I didn’t want to engage because I knew that no one could help me. Not really. Well that’s what I thought then, because I know that if I had of had me as a worker (adult me) then life would have changed. Adult me would not have given up or got bored. I know this because of the young people I work with now and how I work with them. I use my 1:1 sessions to help a young person look at what is going on and what we can do to amke things better. I have a open dor policy with the students in my school so that they can access me when things are bad…or good.
But let me go back a step to “What helped”. Something must of helped right? Yes. People giving me their time. Adults and professionals who did not role their eyes when I walked in a room. The adults who called me Kendra and not Blondy, most professionals would call me Blondy and then were confused when it was Blondy who they got.
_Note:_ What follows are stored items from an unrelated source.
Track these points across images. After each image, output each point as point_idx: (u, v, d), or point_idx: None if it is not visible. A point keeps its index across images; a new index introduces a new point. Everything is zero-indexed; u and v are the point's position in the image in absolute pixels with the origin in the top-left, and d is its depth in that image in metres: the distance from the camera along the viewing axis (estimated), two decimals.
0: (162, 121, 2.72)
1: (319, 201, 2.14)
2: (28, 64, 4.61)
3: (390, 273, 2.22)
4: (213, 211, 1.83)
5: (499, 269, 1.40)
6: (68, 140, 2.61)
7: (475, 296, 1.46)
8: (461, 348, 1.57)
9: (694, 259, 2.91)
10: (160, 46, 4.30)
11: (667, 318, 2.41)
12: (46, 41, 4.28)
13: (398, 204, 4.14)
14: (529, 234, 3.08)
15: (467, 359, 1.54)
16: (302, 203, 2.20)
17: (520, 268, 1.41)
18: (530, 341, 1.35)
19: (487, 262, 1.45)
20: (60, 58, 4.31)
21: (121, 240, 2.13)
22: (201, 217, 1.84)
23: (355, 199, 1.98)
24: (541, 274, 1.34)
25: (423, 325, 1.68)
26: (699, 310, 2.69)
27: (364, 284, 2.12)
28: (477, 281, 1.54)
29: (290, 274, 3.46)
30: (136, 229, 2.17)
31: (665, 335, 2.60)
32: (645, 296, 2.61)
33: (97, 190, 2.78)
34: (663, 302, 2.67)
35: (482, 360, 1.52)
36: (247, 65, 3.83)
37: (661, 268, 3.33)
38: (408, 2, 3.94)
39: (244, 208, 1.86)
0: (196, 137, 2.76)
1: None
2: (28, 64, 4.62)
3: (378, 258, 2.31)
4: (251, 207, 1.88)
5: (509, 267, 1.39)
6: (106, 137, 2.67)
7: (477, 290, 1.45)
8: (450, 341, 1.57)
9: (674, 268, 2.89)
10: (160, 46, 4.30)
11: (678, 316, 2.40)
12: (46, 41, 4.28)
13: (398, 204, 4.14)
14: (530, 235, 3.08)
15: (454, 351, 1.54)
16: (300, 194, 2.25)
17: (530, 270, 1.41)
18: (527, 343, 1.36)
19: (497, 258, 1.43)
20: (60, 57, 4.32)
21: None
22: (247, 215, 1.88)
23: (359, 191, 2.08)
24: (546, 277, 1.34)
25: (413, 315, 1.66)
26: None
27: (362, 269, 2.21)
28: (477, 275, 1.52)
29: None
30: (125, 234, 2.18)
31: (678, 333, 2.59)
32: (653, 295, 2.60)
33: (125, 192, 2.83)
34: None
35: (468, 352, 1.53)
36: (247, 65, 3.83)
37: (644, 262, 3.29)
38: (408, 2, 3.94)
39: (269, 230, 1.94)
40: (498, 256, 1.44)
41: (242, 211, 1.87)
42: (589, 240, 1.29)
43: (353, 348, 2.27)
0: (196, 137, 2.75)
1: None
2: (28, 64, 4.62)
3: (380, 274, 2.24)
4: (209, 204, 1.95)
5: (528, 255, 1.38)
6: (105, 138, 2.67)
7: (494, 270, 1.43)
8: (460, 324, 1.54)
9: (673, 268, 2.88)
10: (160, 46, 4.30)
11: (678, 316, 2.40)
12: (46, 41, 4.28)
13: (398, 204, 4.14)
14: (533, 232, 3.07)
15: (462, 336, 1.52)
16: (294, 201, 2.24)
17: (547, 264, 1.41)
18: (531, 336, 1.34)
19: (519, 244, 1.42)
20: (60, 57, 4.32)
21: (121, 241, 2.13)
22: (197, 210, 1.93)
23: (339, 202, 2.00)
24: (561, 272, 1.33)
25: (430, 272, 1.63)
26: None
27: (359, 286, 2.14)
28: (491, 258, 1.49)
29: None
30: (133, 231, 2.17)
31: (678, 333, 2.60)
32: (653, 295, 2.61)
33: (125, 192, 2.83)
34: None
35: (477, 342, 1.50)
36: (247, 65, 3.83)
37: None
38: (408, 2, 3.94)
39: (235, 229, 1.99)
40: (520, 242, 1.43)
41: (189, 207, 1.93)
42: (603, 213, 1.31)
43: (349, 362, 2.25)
There was this helper lady at a PRU I was in. I am not sure what her actual job was, but she used to sit with me when I had a kick off. Anyway, this lady would often just sit in a room I was in. I would be kicking off, swearing. Telling them to let me go before I did this or that. They would try calling my mum, but no one would answer. I would be in that room for hours sometimes. One day, in the middle of a massive kick off she just got up got out a massive bit of paper and started drawing. I was saying “Put that away before I rip it up you stupid bitch” I was being really nasty. I started kicking the edge of the paper trying to get a reaction. She looked at me and said “You know what I like to draw, Eyes. I like to draw your eyes Kendra because they are sad. I looked down and she had draw two perfect eyes. They were big and had long lashes and they looked as though tears were about to drop. There was no colour, all in black and white. She stood up and said, “Go on, ruin it of you want”. I bent down to look. I couldn’t work out how she had got the eyes to look so real. She bent down and continued to draw and then said, “I can show you how”. I said no, but she just showed me anyway. Talking away, saying about this shade and that shade and how to position the pupils. That lady, little did I know, was showing me a reflection of my sadness in those eyes. Not my anger…. My sadness.
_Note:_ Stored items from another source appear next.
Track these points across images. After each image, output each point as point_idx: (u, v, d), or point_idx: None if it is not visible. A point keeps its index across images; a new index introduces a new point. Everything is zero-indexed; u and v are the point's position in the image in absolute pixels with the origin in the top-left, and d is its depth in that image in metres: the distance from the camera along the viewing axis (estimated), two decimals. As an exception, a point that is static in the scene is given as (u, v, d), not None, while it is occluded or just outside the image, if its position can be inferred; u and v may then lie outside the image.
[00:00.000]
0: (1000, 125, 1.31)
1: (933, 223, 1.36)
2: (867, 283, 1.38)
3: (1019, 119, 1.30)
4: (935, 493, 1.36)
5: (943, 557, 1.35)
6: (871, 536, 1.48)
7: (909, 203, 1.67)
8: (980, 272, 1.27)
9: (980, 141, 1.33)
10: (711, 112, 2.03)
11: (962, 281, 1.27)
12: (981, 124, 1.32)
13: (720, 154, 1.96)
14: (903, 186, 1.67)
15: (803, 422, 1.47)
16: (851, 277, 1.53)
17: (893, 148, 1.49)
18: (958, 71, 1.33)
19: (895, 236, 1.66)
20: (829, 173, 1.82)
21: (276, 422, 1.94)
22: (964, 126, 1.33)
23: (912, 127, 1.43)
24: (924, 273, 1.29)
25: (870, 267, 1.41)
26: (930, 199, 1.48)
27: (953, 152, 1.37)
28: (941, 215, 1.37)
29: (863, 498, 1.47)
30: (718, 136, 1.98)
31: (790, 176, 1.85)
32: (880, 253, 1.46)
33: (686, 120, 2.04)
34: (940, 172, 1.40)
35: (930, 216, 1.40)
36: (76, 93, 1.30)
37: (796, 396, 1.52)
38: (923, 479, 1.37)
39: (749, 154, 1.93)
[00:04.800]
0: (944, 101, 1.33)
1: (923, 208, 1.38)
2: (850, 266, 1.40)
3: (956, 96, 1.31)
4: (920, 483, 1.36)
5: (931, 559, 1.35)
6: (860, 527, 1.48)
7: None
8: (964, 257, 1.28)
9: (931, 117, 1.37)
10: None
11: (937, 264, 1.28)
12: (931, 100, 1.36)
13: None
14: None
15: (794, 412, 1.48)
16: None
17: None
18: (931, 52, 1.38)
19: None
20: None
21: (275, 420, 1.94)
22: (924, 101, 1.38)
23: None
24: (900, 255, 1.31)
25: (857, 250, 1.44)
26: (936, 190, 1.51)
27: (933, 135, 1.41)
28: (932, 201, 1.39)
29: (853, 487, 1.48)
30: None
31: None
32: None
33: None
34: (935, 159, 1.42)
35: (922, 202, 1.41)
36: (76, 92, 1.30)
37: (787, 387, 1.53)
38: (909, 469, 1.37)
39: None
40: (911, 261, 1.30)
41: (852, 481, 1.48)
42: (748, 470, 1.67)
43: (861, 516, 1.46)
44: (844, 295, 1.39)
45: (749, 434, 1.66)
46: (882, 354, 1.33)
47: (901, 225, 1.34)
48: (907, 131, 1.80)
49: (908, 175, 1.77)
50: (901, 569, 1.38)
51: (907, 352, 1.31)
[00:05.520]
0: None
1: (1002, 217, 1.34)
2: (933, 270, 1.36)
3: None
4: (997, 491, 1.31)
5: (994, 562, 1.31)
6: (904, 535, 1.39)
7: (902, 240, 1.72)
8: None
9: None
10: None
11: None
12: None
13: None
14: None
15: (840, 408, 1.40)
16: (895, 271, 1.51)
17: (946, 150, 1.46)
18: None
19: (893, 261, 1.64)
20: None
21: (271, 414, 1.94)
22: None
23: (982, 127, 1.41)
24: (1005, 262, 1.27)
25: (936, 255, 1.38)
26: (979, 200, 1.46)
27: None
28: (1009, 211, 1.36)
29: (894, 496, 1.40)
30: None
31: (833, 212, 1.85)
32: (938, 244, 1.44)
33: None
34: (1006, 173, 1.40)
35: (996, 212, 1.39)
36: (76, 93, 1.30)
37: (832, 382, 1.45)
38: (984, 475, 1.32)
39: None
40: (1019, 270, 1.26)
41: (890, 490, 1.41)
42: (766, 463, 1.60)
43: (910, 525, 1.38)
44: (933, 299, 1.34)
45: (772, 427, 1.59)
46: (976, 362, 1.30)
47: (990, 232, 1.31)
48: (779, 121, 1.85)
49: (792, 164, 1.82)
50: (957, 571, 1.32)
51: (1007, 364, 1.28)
I still draw eyes now. When I am feeling low or absentmindedly talking to a young person who is troubling me. I will look down at my pad and there will be eyes on the page.
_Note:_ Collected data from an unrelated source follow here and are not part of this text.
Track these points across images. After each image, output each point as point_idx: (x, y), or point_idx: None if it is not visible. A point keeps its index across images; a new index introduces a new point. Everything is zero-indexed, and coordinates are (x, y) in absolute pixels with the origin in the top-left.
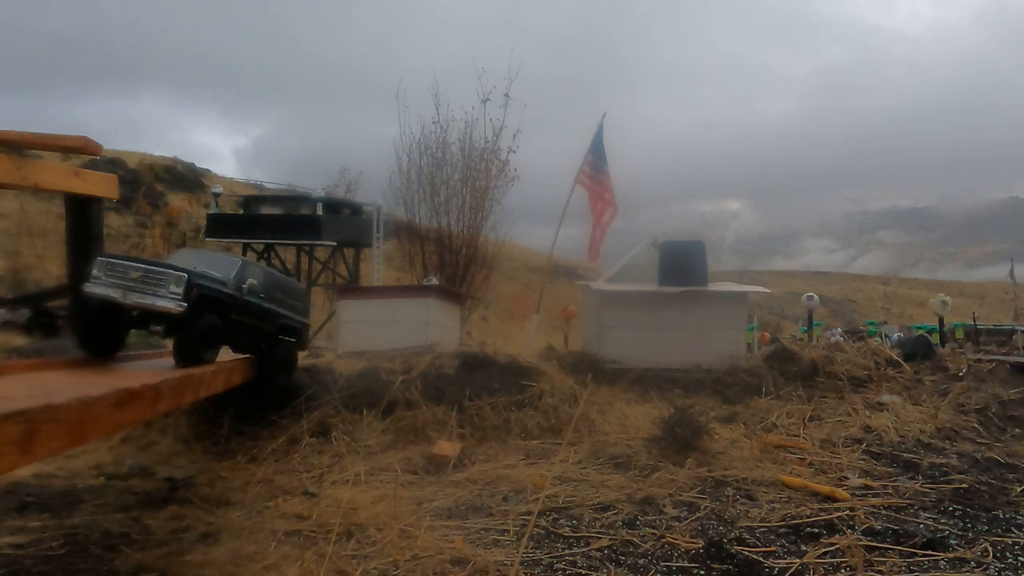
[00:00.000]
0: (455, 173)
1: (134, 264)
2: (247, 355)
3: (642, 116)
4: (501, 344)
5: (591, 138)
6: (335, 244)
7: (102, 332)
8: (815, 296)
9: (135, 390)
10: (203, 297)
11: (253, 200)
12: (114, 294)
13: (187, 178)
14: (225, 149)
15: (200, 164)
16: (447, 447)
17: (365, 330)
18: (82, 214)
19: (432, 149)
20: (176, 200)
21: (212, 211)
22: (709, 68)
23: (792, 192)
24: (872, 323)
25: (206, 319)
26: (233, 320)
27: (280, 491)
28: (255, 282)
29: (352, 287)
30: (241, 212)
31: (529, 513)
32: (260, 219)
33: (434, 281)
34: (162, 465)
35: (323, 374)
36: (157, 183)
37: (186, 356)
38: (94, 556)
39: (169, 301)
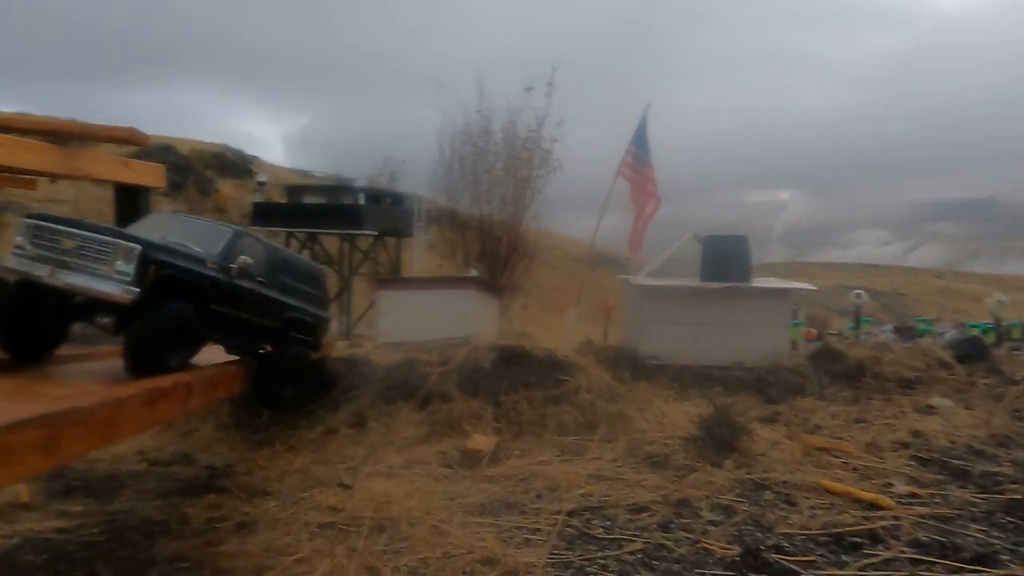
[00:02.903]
0: (498, 162)
1: (68, 229)
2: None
3: (688, 105)
4: (542, 334)
5: (634, 129)
6: (376, 234)
7: (26, 324)
8: (863, 293)
9: (166, 388)
10: (167, 279)
11: (297, 189)
12: (38, 271)
13: (236, 165)
14: (273, 137)
15: (249, 151)
16: (482, 441)
17: (404, 321)
18: (130, 203)
19: (475, 138)
20: (225, 187)
21: (257, 199)
22: (759, 54)
23: (845, 182)
24: (923, 320)
25: (170, 309)
26: (217, 312)
27: (316, 481)
28: (250, 261)
29: (392, 278)
30: (286, 201)
31: (562, 511)
32: (304, 208)
33: (474, 273)
34: (203, 452)
35: (361, 364)
36: (207, 170)
37: (139, 362)
38: (132, 543)
39: (112, 284)
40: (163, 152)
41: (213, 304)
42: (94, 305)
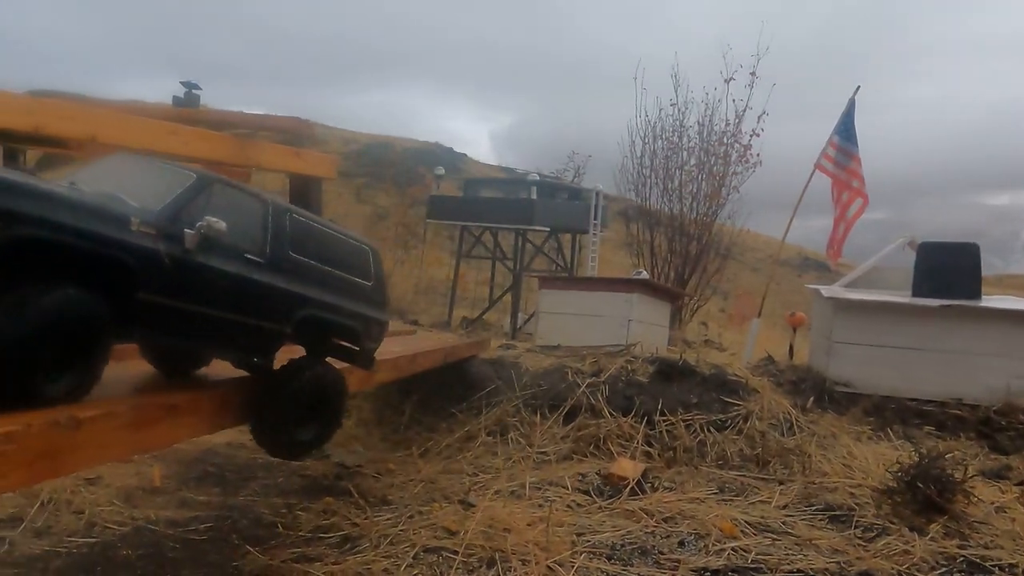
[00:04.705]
0: (691, 158)
1: None
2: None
3: (917, 96)
4: (730, 339)
5: (839, 116)
6: (548, 229)
7: None
8: None
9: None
10: (35, 247)
11: (474, 183)
12: None
13: (446, 161)
14: (481, 135)
15: (458, 149)
16: (627, 467)
17: (563, 323)
18: (303, 193)
19: (668, 133)
20: (429, 181)
21: (434, 192)
22: (1009, 40)
23: None
24: None
25: (37, 299)
26: (152, 304)
27: (439, 494)
28: (221, 226)
29: (554, 276)
30: (461, 195)
31: (706, 569)
32: (478, 202)
33: (644, 274)
34: (339, 447)
35: (508, 368)
36: (419, 166)
37: None
38: (229, 547)
39: None
40: (381, 149)
41: (143, 291)
42: None
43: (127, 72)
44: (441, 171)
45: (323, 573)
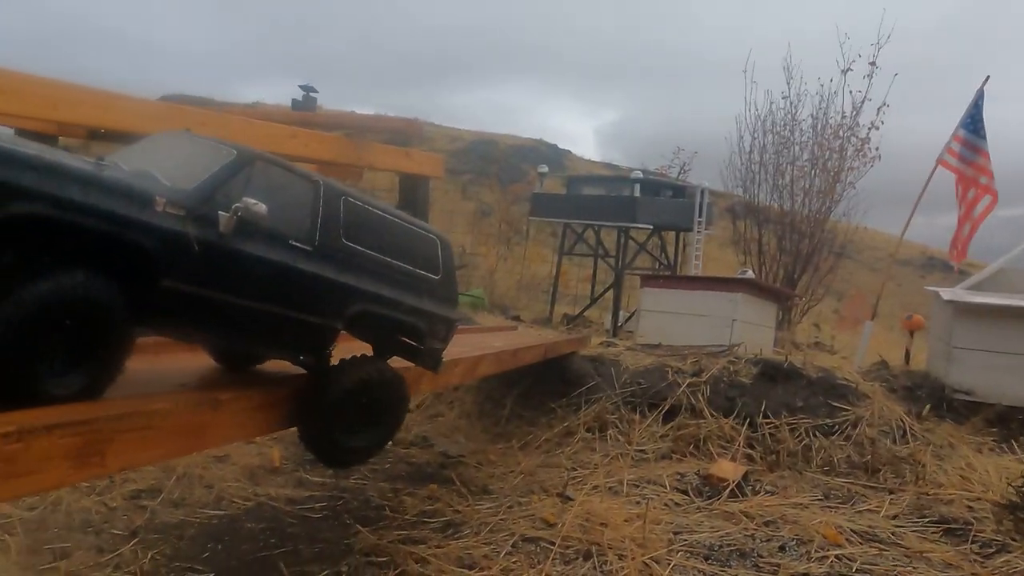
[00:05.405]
0: (804, 153)
1: None
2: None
3: None
4: (843, 342)
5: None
6: (651, 227)
7: None
8: None
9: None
10: (30, 222)
11: (576, 180)
12: None
13: (550, 158)
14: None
15: (562, 145)
16: (728, 468)
17: (665, 322)
18: (412, 192)
19: (779, 127)
20: (533, 178)
21: (537, 190)
22: None
23: None
24: None
25: (37, 285)
26: (178, 293)
27: (538, 487)
28: (260, 209)
29: (656, 274)
30: (564, 192)
31: (807, 575)
32: (580, 199)
33: (749, 274)
34: (443, 438)
35: (608, 366)
36: (523, 163)
37: None
38: (341, 527)
39: None
40: (485, 147)
41: (168, 278)
42: None
43: (249, 75)
44: (544, 169)
45: (427, 555)
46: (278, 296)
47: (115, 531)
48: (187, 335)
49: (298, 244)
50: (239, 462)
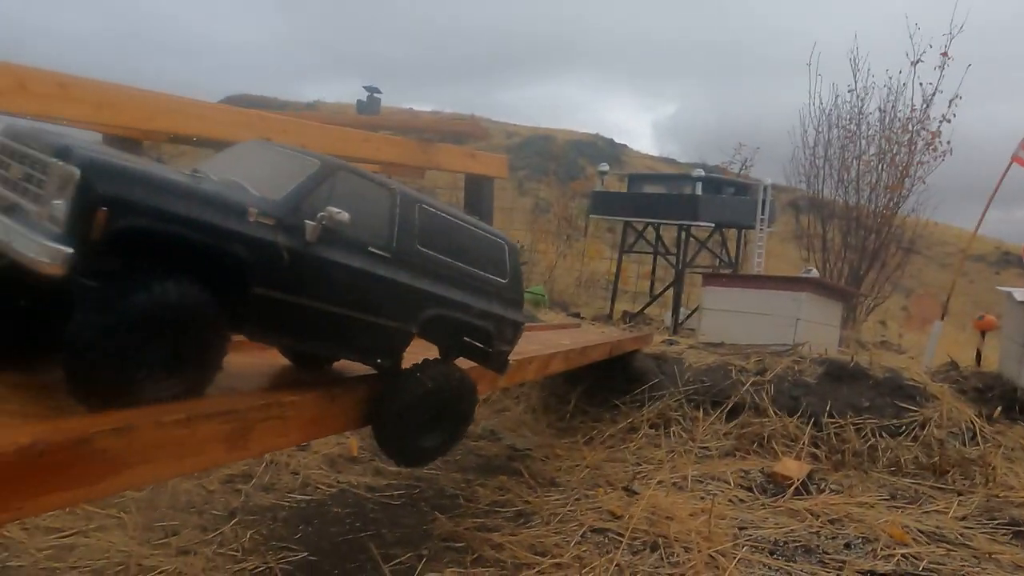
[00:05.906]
0: (870, 147)
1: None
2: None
3: None
4: (911, 341)
5: None
6: (713, 225)
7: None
8: None
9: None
10: (137, 234)
11: (637, 178)
12: None
13: (607, 153)
14: (644, 125)
15: (619, 140)
16: (792, 467)
17: (727, 321)
18: (476, 192)
19: (844, 120)
20: (592, 173)
21: (597, 188)
22: None
23: None
24: None
25: (136, 292)
26: (267, 300)
27: (604, 480)
28: (344, 217)
29: (718, 272)
30: (624, 190)
31: (873, 572)
32: (641, 197)
33: (814, 272)
34: (510, 432)
35: (671, 363)
36: (580, 158)
37: (80, 385)
38: (419, 513)
39: (36, 239)
40: (542, 142)
41: (258, 286)
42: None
43: (307, 74)
44: (605, 168)
45: (502, 541)
46: (358, 302)
47: (215, 512)
48: (272, 339)
49: (377, 251)
50: (320, 451)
That lady, she took time to see me. To see ME. And then gave me permission to destroy what she had created. She didn’t say that if I ripped it up this or that would happen, or if I did that would be it, she would go. She just sort of went ..go on then, but why would you.
I will always remember them kind of people. The people who gave me choices and didn’t tell me what to do or constantly remind me of what I was. What I was in the eyes of many.
And in answer to your last part “How language used by professionals can be important?” Well, just look at all I have just written. It has kind of covered that without me even realising. The words professionals used with me has stuck with me a lifetime. Like I mentioned in a previous blog, a teacher…a actual teacher once said to me that I would end up in prison or dead and she hoped it was the latter! It was me and her in a classroom and I had been verbal abusive to her. She had left the room and when she came back she found that I had stolen cigarettes from her draw and I denied it so bad even though I was the only person in the room (Of course I had done it). She screamed and shouted and said this and that. I shouted back and then she said it “You will end up in prison or dead by 18 and I hope it’s the latter”. She honesty looked so shocked when it left her lips. She instantly said sorry and said that I could keep the fags. I knew what that meant. Keep the fags and not tell anyone what she had said. I just walked out. And I didn’t tell anyone.
I was 12 years of age.
But I also remember the lady who said I was sad instead of telling me I was angry. That helped.
I hope this sort of helps Sophie and thank you for your questions.